Jessamine and Spectrum
A Pox on You

UK SPACE AGE RECORDINGS 003 CD (1996)
These excellent new projects of Sonic Boom, splendidly packaged on his own Space Ace Recordings label, are to my mind far more diverse and interesting than the work of Spacemen 3. I liked a lot of Spacemen 3 records but sometimes found the insistence on druggy culture not to my taste, and some of the lyrics a bit trite. Sonic is now going for 98% music and sound exploration, which can only be a good thing in my book. A Pox on You is credited to Spectrum and Jessamine, a splendid 30 mins 5 track item and as the first one I heard it seemed to lay out the ground rules for this project: by word and image (and music, of course!) Sonic proudly displays such influences as the BBC Radiophonic workshop, The Silver Apples, Musique Concrete, the Theremin and perhaps Joe Meek.

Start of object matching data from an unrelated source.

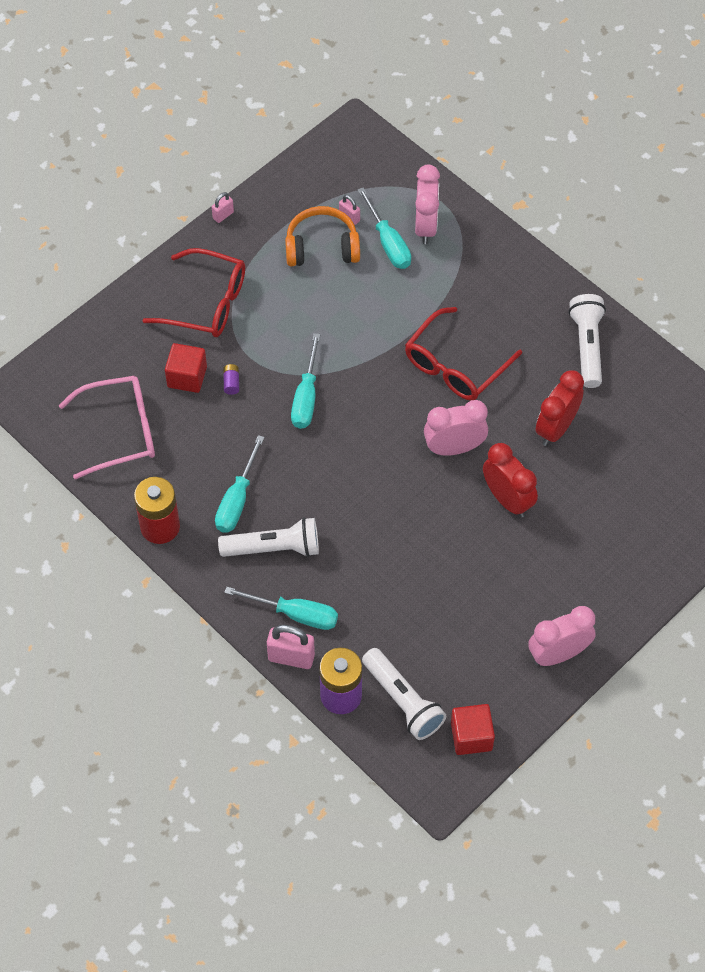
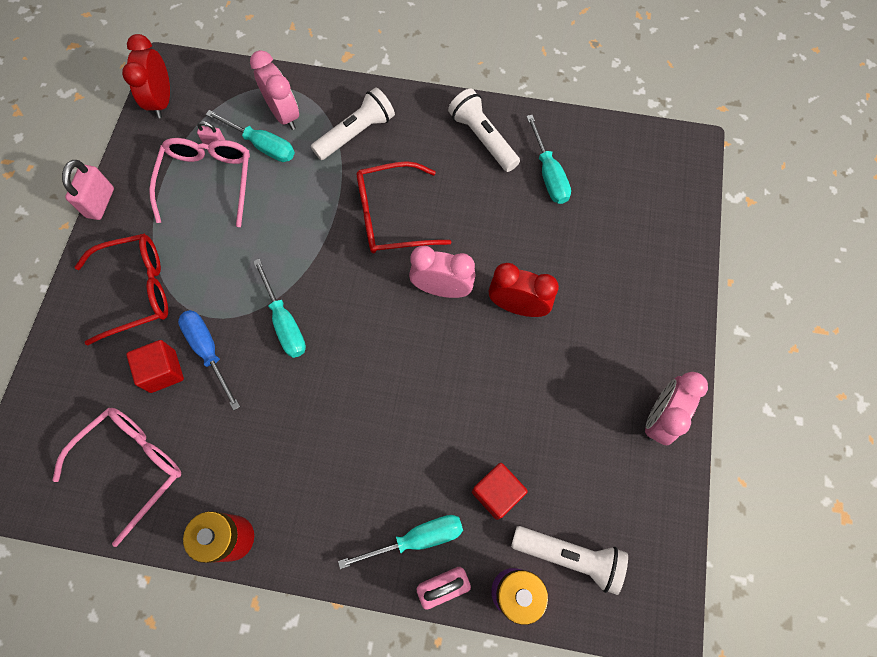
camera: 35 degrees left, 10 degrees up
pink padlock [212,192,234,223] -> pink padlock [62,160,114,220], size x1.82
turquoise screwdriver [215,435,265,533] -> turquoise screwdriver moved to [526,115,571,204]
white flashlight [218,517,319,557] -> white flashlight moved to [311,87,395,160]
purple battery [223,364,239,395] -> blue screwdriver [178,310,240,410]
orange headphones [285,206,360,266] -> pink glasses [149,138,250,227]
red glasses [405,307,522,400] -> red glasses turned 75 degrees clockwise [357,161,451,253]
pink clock [424,400,488,456] -> pink clock turned 60 degrees clockwise [409,246,476,298]
red cube [451,704,495,755] -> red cube moved to [472,463,528,520]
red clock [536,370,584,446] -> red clock moved to [122,34,170,118]

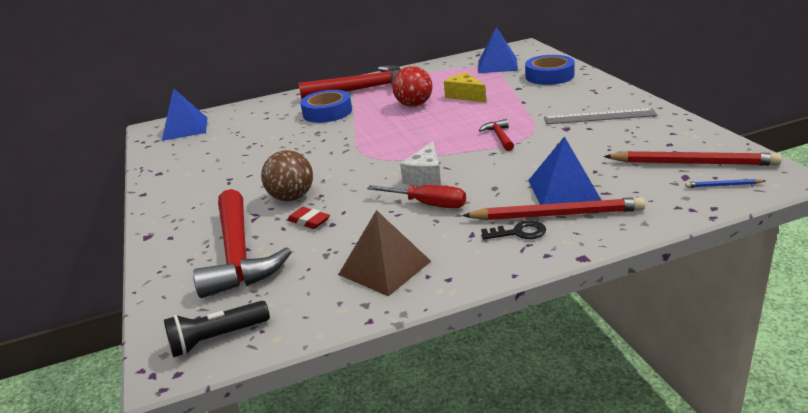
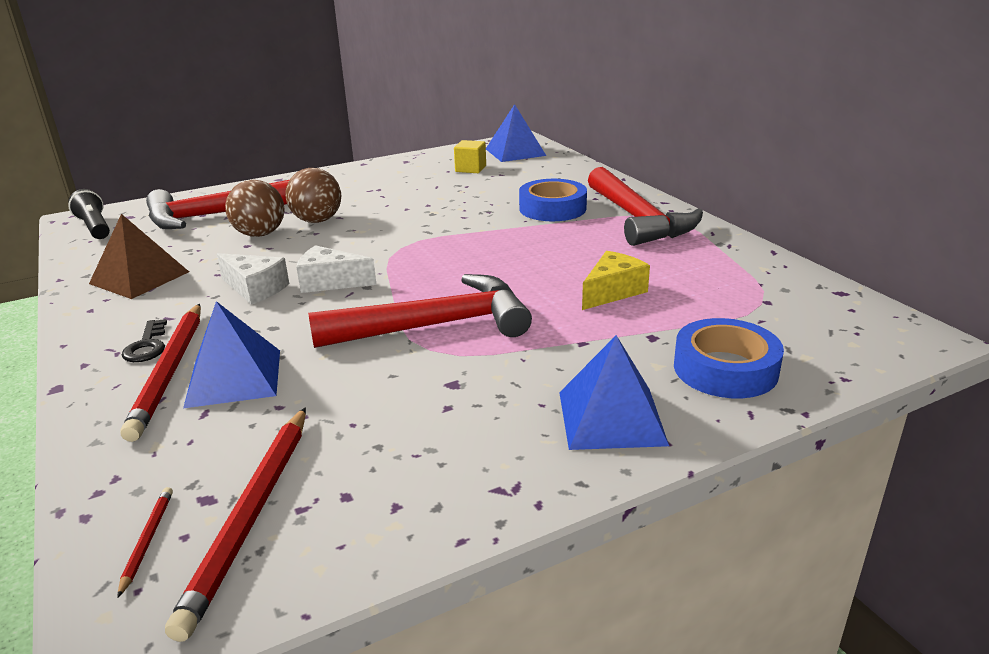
camera: 80 degrees right, 0 degrees up
red eraser [287,207,330,229] -> brown ball [225,180,284,237]
red screwdriver [367,185,466,208] -> white cheese [217,253,289,305]
red ball [392,66,432,107] -> none
blue pyramid [478,27,518,73] -> blue pyramid moved to [559,335,669,450]
red hammer [479,119,514,151] -> red hammer [308,274,532,348], size x2.26
grey ruler [544,108,657,124] -> none
blue pencil [685,179,765,188] -> red pencil [117,487,173,598]
none -> yellow cube [454,140,486,173]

The back sleeve shows off Sonic’s new toy - a fantastic VCS-3 synth, which is undoubtedly to the fore in my favourite track here, ‘Satellites’, which is abstract enough to have come from the Radiophonics Workshop’s Out of this World special effects record (BBC REC 225, 1976), and also stands as a tribute to the exemplary work of Froese and Baumann on Zeit. And you can’t miss his tribute to ‘A Pox on You’, wherein he somehow manages to emulate the sound of Simeon Coxe’s unique instrument via the use of Theremin and synthesizers, and mixes in a convincing Danny Taylor drum sound to boot. His take on the song is to echo the vocal heavily thus stripping it of the original bite and bile, and transforming the singer into a vengeful ghost living in the Phantom Zone, coming back to haunt an unfaithful lover.
ED PINSENT

Various Artists
The New Atlantis
UK ORBIT 004 CD (1996)
Sonic Boom and friends again. The sleeve prints a Roger Bacon quote from the year 1624, which layers a notion of 17th century cosmogony over these electronic interrogations (’Wee also have sound-houses…’), and connects thus to Sun Ra’s Atlantis and another take on Joe Meek’s New World. This CD is a sampler for the label and includes some early tapes of Spacemen 3 rehearsals; a take of ‘Transparent Radiation’ stands out, mainly because it’s such a great song. It also seems to indicate Spacemen 3 had their project all worked out right at the start.
ED PINSENT

Martin Archer
Ghost Lily Cascade
UK DISCUS 4 CD (1996)
The William Morris wallpaper CD wrappers and inserts suggest some pastoral succour here, but as the title says it’s only the ghost of a lily - nature rendered as a stylised image, mere decoration. Having visited Sheffield (where this was recorded) myself, I can testify there is little pastoral calm in that urban area, and I found ghosts of steel factories and the hideous Meadowhall shopping centre populated by further ghosts. So Archer perhaps hoists this music as a screen, a bright pennant declaring the powers of art, to mask off the blight and vicissitudes of the world, and within the safe haven of his studio he surrounds himself with friends and kindred spirits. This music is the result and does indeed evoke that sense of a small outpost of civilisation gathered around a fire while the philistines are rioting without. Perhaps in a sense Archer is aligning himself with William Morris, proposing an idealistic artistic community? The starting point appears to have been dense synthesizer backdrops devised by Archer and his worthy constituent Chris Bywater, with energetic acoustic instrument layers dropped over the top. These are played with skill by Simon H Fell, Brian Parsons and many others. My only problem is there isn’t quite enough tension in the actual performances to make it as compelling as it could be. However Archer remains a craftsman of studio technique, this CD works as a collection of very well delineated textures and lines, a superb testament to commitment to excellence in digital recording. Such an attitude is altruistic and user-friendly compared to say the Incus approach, which to a certain extent still denies ‘good’ recording technique and minimises listening pleasure - the performance is everything! At least one of Archer’s recurring textural components is so washed out as to be barely present, a fascinatingly insistent sandpapery electronic buzz that made me think my speakers were conking out.